Working data:
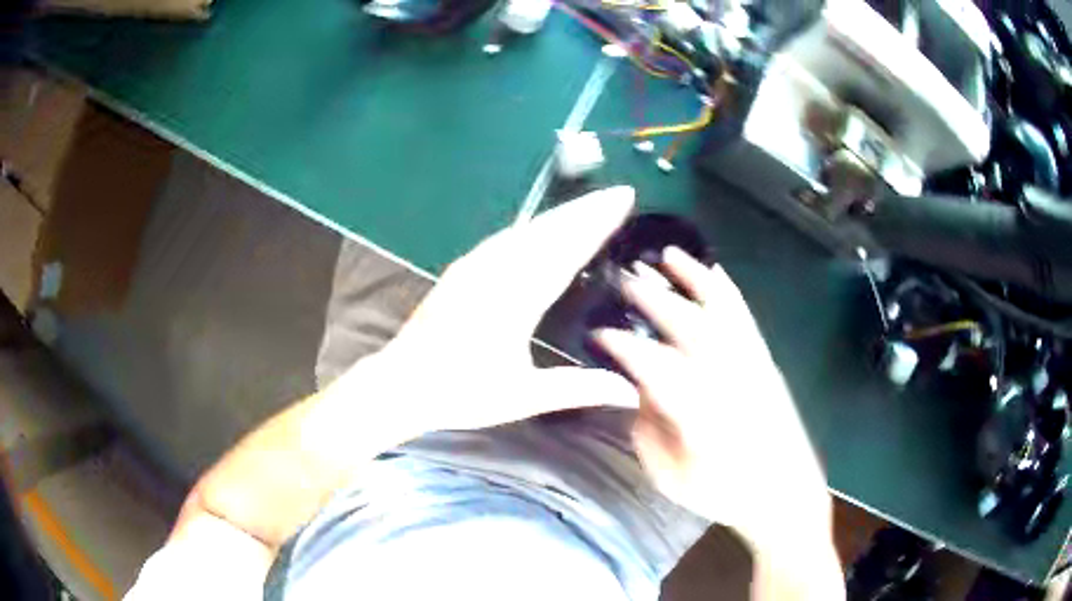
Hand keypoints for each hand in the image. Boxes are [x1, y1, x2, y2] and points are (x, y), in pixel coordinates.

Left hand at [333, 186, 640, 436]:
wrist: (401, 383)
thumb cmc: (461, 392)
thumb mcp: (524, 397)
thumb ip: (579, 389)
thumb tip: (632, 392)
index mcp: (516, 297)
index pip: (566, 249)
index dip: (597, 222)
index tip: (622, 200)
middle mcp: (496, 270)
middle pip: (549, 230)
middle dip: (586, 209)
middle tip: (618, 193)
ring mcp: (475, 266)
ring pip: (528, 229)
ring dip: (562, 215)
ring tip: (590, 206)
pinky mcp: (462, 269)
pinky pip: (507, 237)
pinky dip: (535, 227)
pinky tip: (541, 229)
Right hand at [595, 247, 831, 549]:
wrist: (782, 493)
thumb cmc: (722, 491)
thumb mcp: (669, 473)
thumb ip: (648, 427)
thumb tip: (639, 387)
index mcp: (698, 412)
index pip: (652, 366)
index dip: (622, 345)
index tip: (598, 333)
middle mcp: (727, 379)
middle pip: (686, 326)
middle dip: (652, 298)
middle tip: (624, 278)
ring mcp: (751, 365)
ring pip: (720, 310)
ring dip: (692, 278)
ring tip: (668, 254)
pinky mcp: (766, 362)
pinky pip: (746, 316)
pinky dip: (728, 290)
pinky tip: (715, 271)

==

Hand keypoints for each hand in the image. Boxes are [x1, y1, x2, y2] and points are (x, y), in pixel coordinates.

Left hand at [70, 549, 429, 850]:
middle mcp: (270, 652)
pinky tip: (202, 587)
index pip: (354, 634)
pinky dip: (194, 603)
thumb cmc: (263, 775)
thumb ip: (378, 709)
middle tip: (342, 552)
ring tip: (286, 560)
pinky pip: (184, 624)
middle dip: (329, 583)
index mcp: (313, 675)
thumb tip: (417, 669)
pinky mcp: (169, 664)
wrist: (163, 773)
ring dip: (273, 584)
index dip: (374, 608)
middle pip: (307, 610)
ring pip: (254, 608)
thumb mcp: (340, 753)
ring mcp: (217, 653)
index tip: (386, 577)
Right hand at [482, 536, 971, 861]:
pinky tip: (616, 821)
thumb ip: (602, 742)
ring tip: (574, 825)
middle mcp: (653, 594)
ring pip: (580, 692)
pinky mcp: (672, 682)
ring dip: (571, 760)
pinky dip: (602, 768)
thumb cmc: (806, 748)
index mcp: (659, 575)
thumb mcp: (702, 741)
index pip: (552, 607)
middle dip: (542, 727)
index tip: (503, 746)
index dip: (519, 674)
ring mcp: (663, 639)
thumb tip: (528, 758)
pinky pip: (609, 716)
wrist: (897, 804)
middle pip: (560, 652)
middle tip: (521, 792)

Your instructions:
Extract the lines of the preceding material that run from the line with "ring dip: (562, 215)" through the line with "pinky tip: (715, 271)", inclusive, reproducing them exactly and adding nothing.

Answer:
ring dip: (562, 215)
ring tip: (590, 206)
pinky mcp: (462, 269)
pinky pip: (507, 237)
pinky dip: (535, 227)
pinky tip: (541, 229)
Right hand at [595, 247, 831, 549]:
wrist: (782, 493)
thumb cmc: (722, 491)
thumb mcp: (669, 473)
thumb ip: (648, 427)
thumb tip: (639, 387)
index mcp: (698, 412)
index pip: (652, 366)
index dip: (622, 345)
index tip: (598, 333)
middle mcp: (727, 379)
middle pip: (686, 326)
middle dip: (652, 298)
middle tip: (624, 278)
ring mcp: (751, 365)
ring pip: (720, 310)
ring dip: (692, 278)
ring tip: (668, 254)
pinky mcp: (766, 362)
pinky pip: (746, 316)
pinky dip: (728, 290)
pinky tip: (715, 271)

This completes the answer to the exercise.